2. Description of the Related Art

Hydraulic excavators have been used in the past which comprised an upper structure capable of revolving with respect to a lower traveling unit that travels by rotating crawler belts, and in which a boom, bucket, or other such work implement driven by hydraulic pressure was installed on the upper structure.

For example, the following Japanese Laid-Open Patent Application No. 2010-106450 (laid open on May 13, 2010) discloses a hydraulic excavator in which hydraulic hoses connected to a main valve disposed to the side of a work implement are disposed via an attachment component attached to the side face of the work implement (boom).

SUMMARY

However, the following problems were encountered with the conventional hydraulic excavator discussed above.

Specifically, with the hydraulic excavator disclosed in the above-mentioned publication, since the hydraulic hoses are attached to the side face of the boom, if the outer frame portion of the upper structure of the hydraulic excavator (such as cover of the operating fluid tank) happens to be large in size, then when the boom is driven up and down, there is the risk that the attachment component of the hydraulic hoses will interfere with part of the outer frame.

It is an object of the present invention to provide a hydraulic excavator with which interference between the hydraulic hoses and part of the outer frame can be avoided even when the outer frame of the upper structure is large, and thereby to extend the service life of the hydraulic hoses.

* Dataset excerpt
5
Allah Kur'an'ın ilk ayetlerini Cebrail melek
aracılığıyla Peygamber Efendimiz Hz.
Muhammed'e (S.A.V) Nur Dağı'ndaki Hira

* To do
(a) Answer these from the excavator text:
(i) On what date was Japanese Laid-Open Patent Application No. 2010-106450 laid open?
(ii) What does the lower traveling unit rotate in order to travel?
(iii) What example is given in parentheses of the outer frame portion of the upper structure?
(b) Substitute "hydraulic lines" for "hydraulic hoses" in the excavator text, and write out the passage starting at "However, the following" and ending at "the hydraulic hoses.".
Answer from the excavator text alone.

* Exercise responses
(a)
(i) May 13, 2010
(ii) Crawler belts
(iii) The cover of the operating fluid tank

(b)
However, the following problems were encountered with the conventional hydraulic excavator discussed above.

Specifically, with the hydraulic excavator disclosed in the above-mentioned publication, since the hydraulic lines are attached to the side face of the boom, if the outer frame portion of the upper structure of the hydraulic excavator (such as cover of the operating fluid tank) happens to be large in size, then when the boom is driven up and down, there is the risk that the attachment component of the hydraulic lines will interfere with part of the outer frame.

It is an object of the present invention to provide a hydraulic excavator with which interference between the hydraulic lines and part of the outer frame can be avoided even when the outer frame of the upper structure is large, and thereby to extend the service life of the hydraulic lines.